November 27, 2011 at 9:36 PM by Dr. Drang
When I got my first iPhone, I bought a case for it within a week or so. The aluminum back of the original iPhone felt cool and slippery to me, and I was sure it’d fall out of my hand someday. The case was less to protect the phone if I dropped it than to keep me from dropping it in the first place. The warm plastic of the case felt more secure in my hand.
I lot of people say the iPhone 4 and 4S are slippery, but they’ve never seemed that way to me—at least not in my hand. The glass isn’t quite as tacky to my fingers as the plastic case was, but I’ve never been nervous about it squirting out of my hand as I put it in or take it out of my pocket. So I’ve decided to keep my 4 uncased.
One place where the iPhone 4 is slippery, though, is my lap. Whenever I’m sitting somewhere that doesn’t have a table or desk, and I need to set my phone down on my lap to get at something else, the phone never stays still. It always tries to slide off my leg, and I’ve often looked like a fool in airport waiting areas, suddenly pulling my feet up and clamping my legs together to keep the phone from skating off onto the floor. Fortunately, I’m old enough to know that nobody really dies of embarrassment.

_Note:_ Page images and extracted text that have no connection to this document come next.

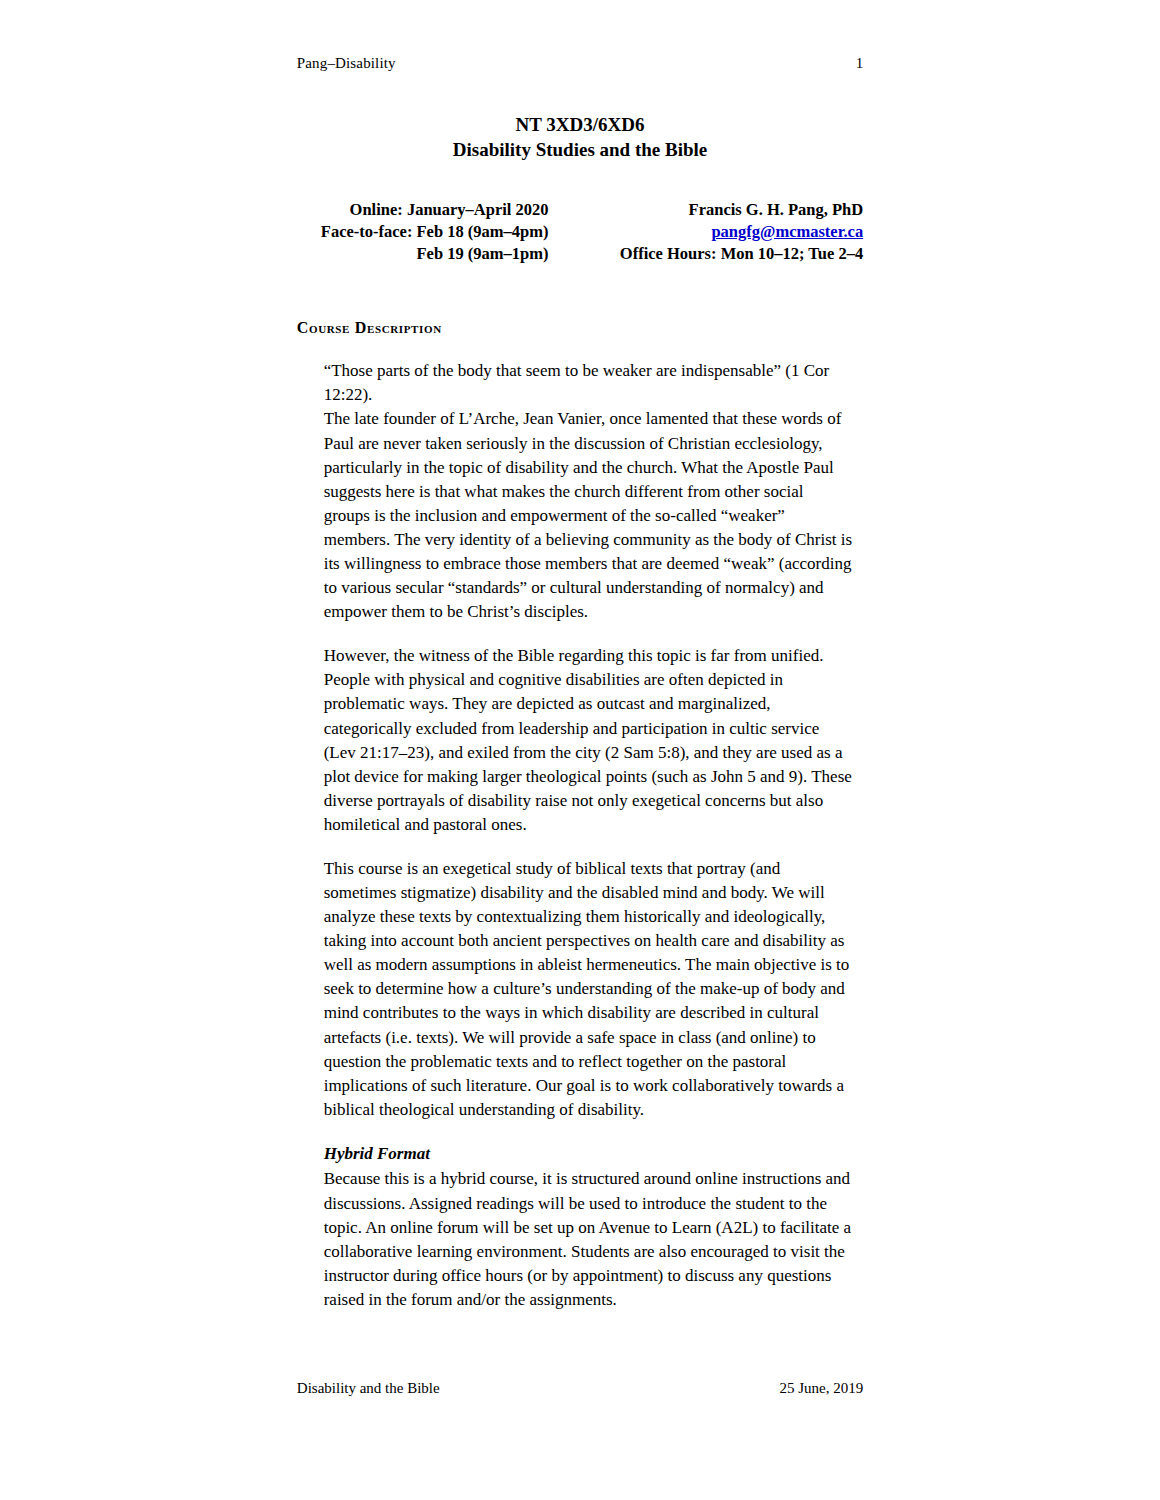Pang–Disability 1
NT 3XD3/6XD6 Disability Studies and the Bible
Online: January–April 2020
Face-to-face: Feb 18 (9am–4pm)
Feb 19 (9am–1pm)
Francis G. H. Pang, PhD
pangfg@mcmaster.ca
Office Hours: Mon 10–12; Tue 2–4
Course Description
“Those parts of the body that seem to be weaker are indispensable” (1 Cor 12:22).
The late founder of L’Arche, Jean Vanier, once lamented that these words of Paul are never taken seriously in the discussion of Christian ecclesiology, particularly in the topic of disability and the church. What the Apostle Paul suggests here is that what makes the church different from other social groups is the inclusion and empowerment of the so-called “weaker” members. The very identity of a believing community as the body of Christ is its willingness to embrace those members that are deemed “weak” (according to various secular “standards” or cultural understanding of normalcy) and empower them to be Christ’s disciples.
However, the witness of the Bible regarding this topic is far from unified. People with physical and cognitive disabilities are often depicted in problematic ways. They are depicted as outcast and marginalized, categorically excluded from leadership and participation in cultic service (Lev 21:17–23), and exiled from the city (2 Sam 5:8), and they are used as a plot device for making larger theological points (such as John 5 and 9). These diverse portrayals of disability raise not only exegetical concerns but also homiletical and pastoral ones.
This course is an exegetical study of biblical texts that portray (and sometimes stigmatize) disability and the disabled mind and body. We will analyze these texts by contextualizing them historically and ideologically, taking into account both ancient perspectives on health care and disability as well as modern assumptions in ableist hermeneutics. The main objective is to seek to determine how a culture’s understanding of the make-up of body and mind contributes to the ways in which disability are described in cultural artefacts (i.e. texts). We will provide a safe space in class (and online) to question the problematic texts and to reflect together on the pastoral implications of such literature. Our goal is to work collaboratively towards a biblical theological understanding of disability.
Hybrid Format
Because this is a hybrid course, it is structured around online instructions and discussions. Assigned readings will be used to introduce the student to the topic. An online forum will be set up on Avenue to Learn (A2L) to facilitate a collaborative learning environment. Students are also encouraged to visit the instructor during office hours (or by appointment) to discuss any questions raised in the forum and/or the assignments.
Disability and the Bible 25 June, 2019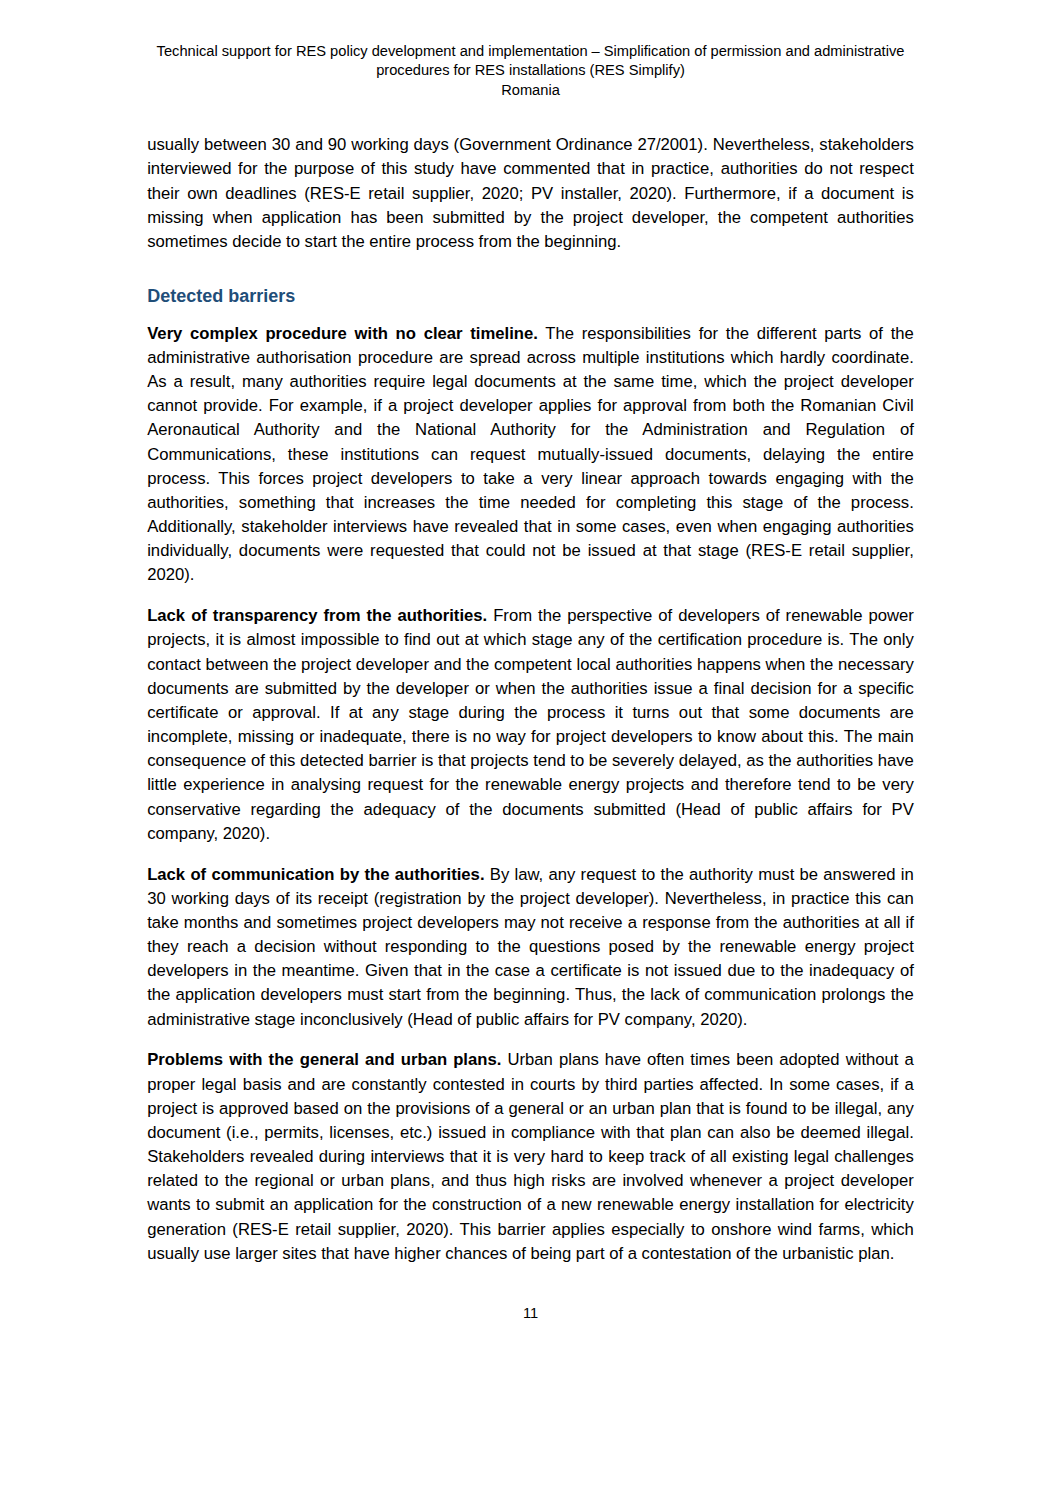Technical support for RES policy development and implementation – Simplification of permission and administrative procedures for RES installations (RES Simplify)
Romania
usually between 30 and 90 working days (Government Ordinance 27/2001). Nevertheless, stakeholders interviewed for the purpose of this study have commented that in practice, authorities do not respect their own deadlines (RES-E retail supplier, 2020; PV installer, 2020). Furthermore, if a document is missing when application has been submitted by the project developer, the competent authorities sometimes decide to start the entire process from the beginning.
Detected barriers
Very complex procedure with no clear timeline. The responsibilities for the different parts of the administrative authorisation procedure are spread across multiple institutions which hardly coordinate. As a result, many authorities require legal documents at the same time, which the project developer cannot provide. For example, if a project developer applies for approval from both the Romanian Civil Aeronautical Authority and the National Authority for the Administration and Regulation of Communications, these institutions can request mutually-issued documents, delaying the entire process. This forces project developers to take a very linear approach towards engaging with the authorities, something that increases the time needed for completing this stage of the process. Additionally, stakeholder interviews have revealed that in some cases, even when engaging authorities individually, documents were requested that could not be issued at that stage (RES-E retail supplier, 2020).
Lack of transparency from the authorities. From the perspective of developers of renewable power projects, it is almost impossible to find out at which stage any of the certification procedure is. The only contact between the project developer and the competent local authorities happens when the necessary documents are submitted by the developer or when the authorities issue a final decision for a specific certificate or approval. If at any stage during the process it turns out that some documents are incomplete, missing or inadequate, there is no way for project developers to know about this. The main consequence of this detected barrier is that projects tend to be severely delayed, as the authorities have little experience in analysing request for the renewable energy projects and therefore tend to be very conservative regarding the adequacy of the documents submitted (Head of public affairs for PV company, 2020).
Lack of communication by the authorities. By law, any request to the authority must be answered in 30 working days of its receipt (registration by the project developer). Nevertheless, in practice this can take months and sometimes project developers may not receive a response from the authorities at all if they reach a decision without responding to the questions posed by the renewable energy project developers in the meantime. Given that in the case a certificate is not issued due to the inadequacy of the application developers must start from the beginning. Thus, the lack of communication prolongs the administrative stage inconclusively (Head of public affairs for PV company, 2020).
Problems with the general and urban plans. Urban plans have often times been adopted without a proper legal basis and are constantly contested in courts by third parties affected. In some cases, if a project is approved based on the provisions of a general or an urban plan that is found to be illegal, any document (i.e., permits, licenses, etc.) issued in compliance with that plan can also be deemed illegal. Stakeholders revealed during interviews that it is very hard to keep track of all existing legal challenges related to the regional or urban plans, and thus high risks are involved whenever a project developer wants to submit an application for the construction of a new renewable energy installation for electricity generation (RES-E retail supplier, 2020). This barrier applies especially to onshore wind farms, which usually use larger sites that have higher chances of being part of a contestation of the urbanistic plan.
11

The texture of my MacBook Air (late 2010 edition) makes me nervous for two reasons. First, the aluminum body has that same cool feel that the back of the original iPhone had. There’s just something about it that puts me in mind of a fish or a wet ice cube. Whenever I have to pick it up with one hand, I squeeze extra hard.
Worse than the aluminum shell are the four hard plastic feet. When it was new, the Air would slide across a wooden desk like a hovercraft. I thought about buying some rubber stick-on feet, but the ones I saw were meant to be attached to flat surfaces, not the partial spheres on the bottom of the Air. So I did nothing and hoped that age and use would roughen up the feet and keep it from sliding so easily.
Which it has, sort of. The Air is now about a year old, and it isn’t nearly as skittish as it used to be. But it’ll still start to slip down my Bräda laptop desk if it I tilt it far enough.
The price of elegance is eternal vigilance.